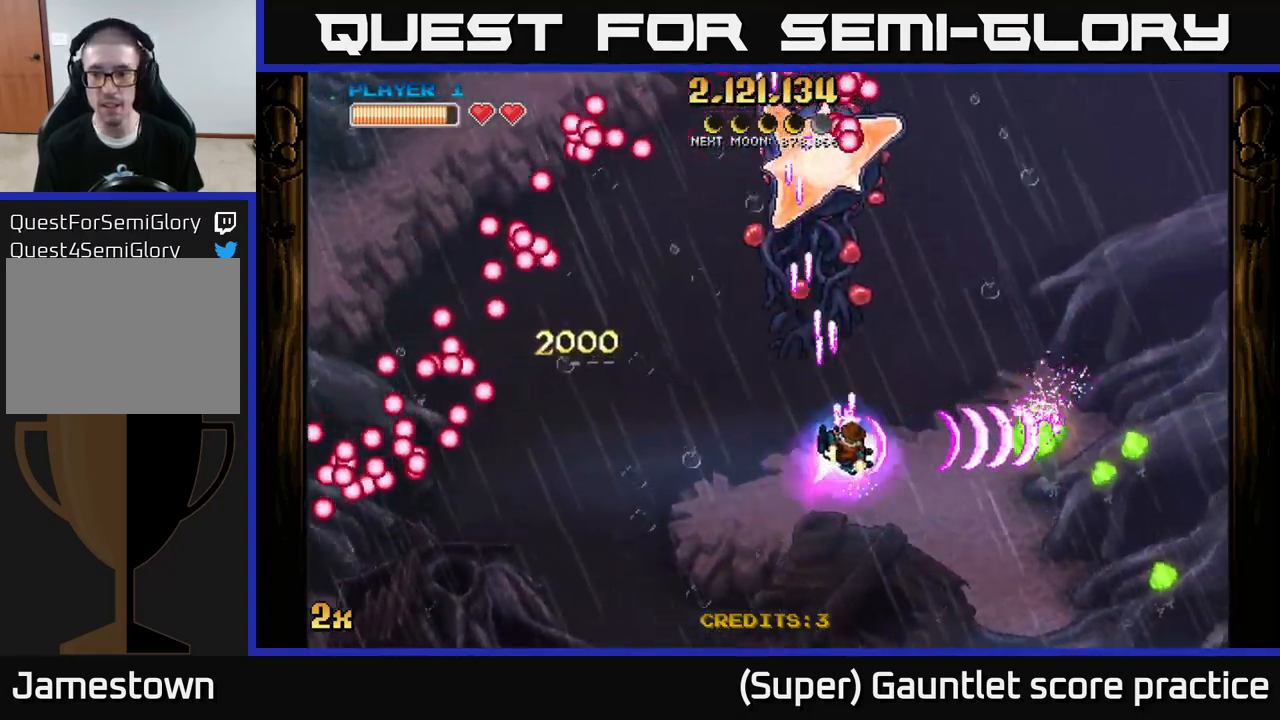
{"buttons": ["A"], "left_stick": "down-right", "events": [[234, "X", "down"], [350, "left_stick", "down-right"], [467, "X", "up"]]}
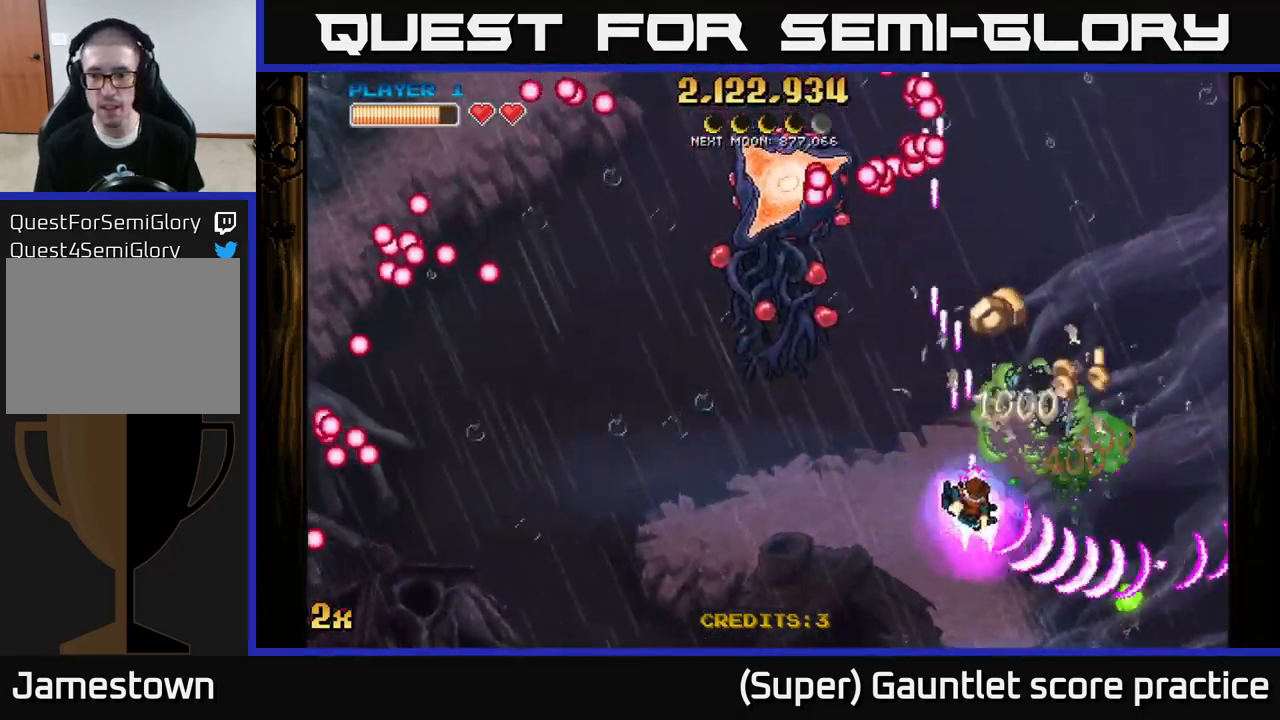
{"buttons": ["A"], "left_stick": "up-left", "events": [[300, "X", "down"], [300, "left_stick", "up-left"], [500, "X", "up"]]}
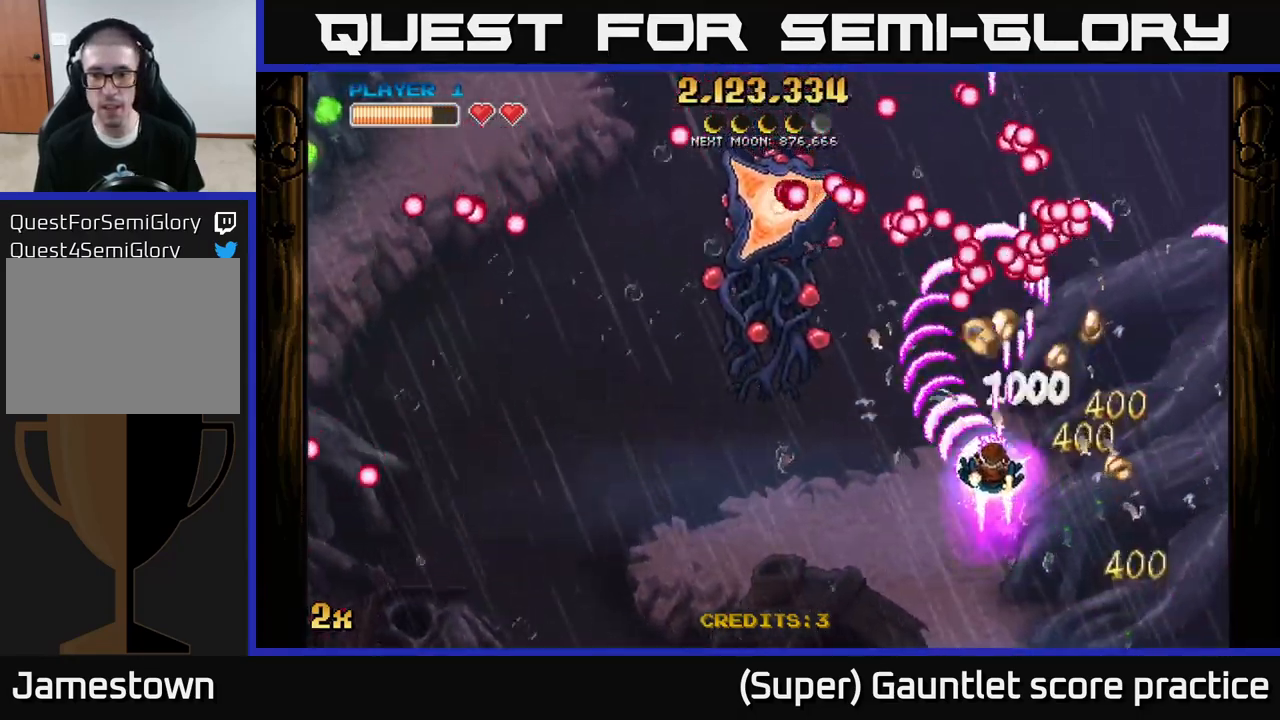
{"buttons": ["A"], "left_stick": "center", "events": [[117, "left_stick", "down-left"], [234, "left_stick", "center"], [384, "left_stick", "down-right"], [500, "left_stick", "center"]]}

______

Check every line of the data, and copy the ones that contain "right".

{"buttons": ["A"], "left_stick": "down-right", "events": [[234, "X", "down"], [350, "left_stick", "down-right"], [467, "X", "up"]]}
{"buttons": ["A"], "left_stick": "center", "events": [[117, "left_stick", "down-left"], [234, "left_stick", "center"], [384, "left_stick", "down-right"], [500, "left_stick", "center"]]}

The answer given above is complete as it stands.